Segment Start: Information supplied
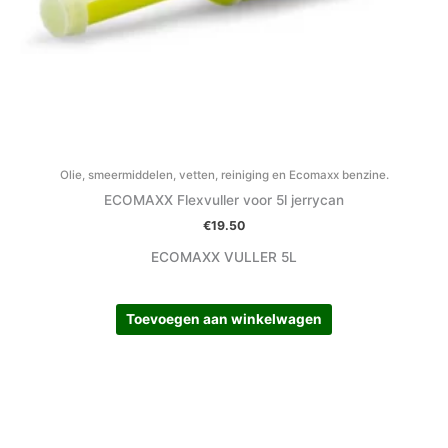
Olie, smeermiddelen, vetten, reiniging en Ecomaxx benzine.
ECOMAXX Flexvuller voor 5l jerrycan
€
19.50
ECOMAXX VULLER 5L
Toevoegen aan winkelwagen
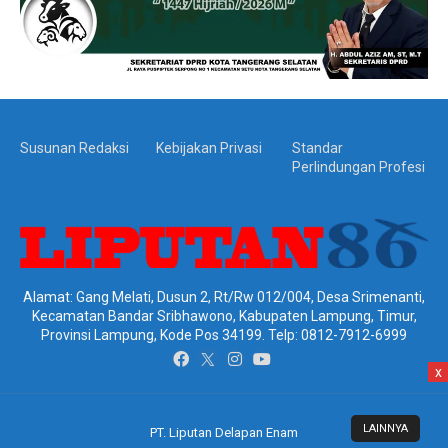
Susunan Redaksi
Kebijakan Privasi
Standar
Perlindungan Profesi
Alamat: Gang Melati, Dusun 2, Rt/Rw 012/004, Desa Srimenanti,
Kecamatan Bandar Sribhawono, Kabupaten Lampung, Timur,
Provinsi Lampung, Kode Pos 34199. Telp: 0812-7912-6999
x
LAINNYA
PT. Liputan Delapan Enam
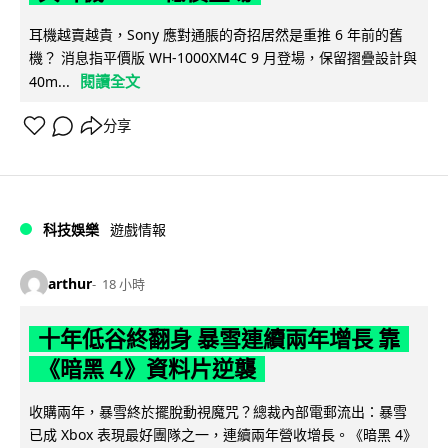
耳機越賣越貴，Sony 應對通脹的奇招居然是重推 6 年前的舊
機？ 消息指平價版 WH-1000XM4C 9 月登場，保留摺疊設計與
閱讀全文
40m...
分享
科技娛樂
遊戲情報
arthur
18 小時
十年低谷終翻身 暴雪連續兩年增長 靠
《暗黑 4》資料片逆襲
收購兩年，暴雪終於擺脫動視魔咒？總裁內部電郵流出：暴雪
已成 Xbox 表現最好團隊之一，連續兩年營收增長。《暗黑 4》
Segment End: Information supplied
Segment Start: Information supplied
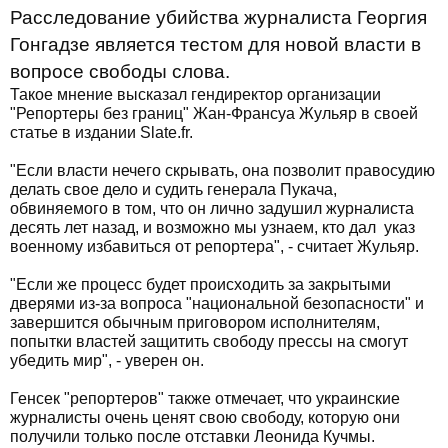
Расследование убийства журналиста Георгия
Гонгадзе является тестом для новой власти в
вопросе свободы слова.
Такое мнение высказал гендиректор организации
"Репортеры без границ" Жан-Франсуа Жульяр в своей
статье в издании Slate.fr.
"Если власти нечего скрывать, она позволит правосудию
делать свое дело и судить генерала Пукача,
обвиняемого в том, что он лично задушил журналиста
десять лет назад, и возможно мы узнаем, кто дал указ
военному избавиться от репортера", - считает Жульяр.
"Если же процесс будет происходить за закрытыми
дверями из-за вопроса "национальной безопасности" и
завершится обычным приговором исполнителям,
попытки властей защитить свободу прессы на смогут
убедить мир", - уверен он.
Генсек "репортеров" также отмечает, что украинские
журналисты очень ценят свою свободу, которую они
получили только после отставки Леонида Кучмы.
Segment End: Information supplied
Segment Start: Information supplied
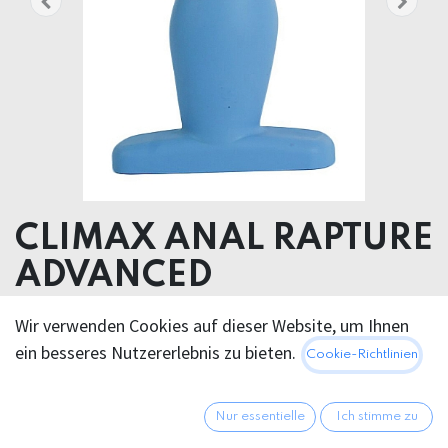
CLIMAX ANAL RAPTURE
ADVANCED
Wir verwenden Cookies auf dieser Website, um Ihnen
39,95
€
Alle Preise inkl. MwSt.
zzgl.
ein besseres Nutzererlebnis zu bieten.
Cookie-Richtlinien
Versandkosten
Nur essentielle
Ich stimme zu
Segment End: Information supplied
Find the line with "дверями из-за вопроса" in the entries above. Retype it and each line after it, exactly, through the line with "получили только после отставки Леонида Кучмы.", and stop there.

дверями из-за вопроса "национальной безопасности" и
завершится обычным приговором исполнителям,
попытки властей защитить свободу прессы на смогут
убедить мир", - уверен он.
Генсек "репортеров" также отмечает, что украинские
журналисты очень ценят свою свободу, которую они
получили только после отставки Леонида Кучмы.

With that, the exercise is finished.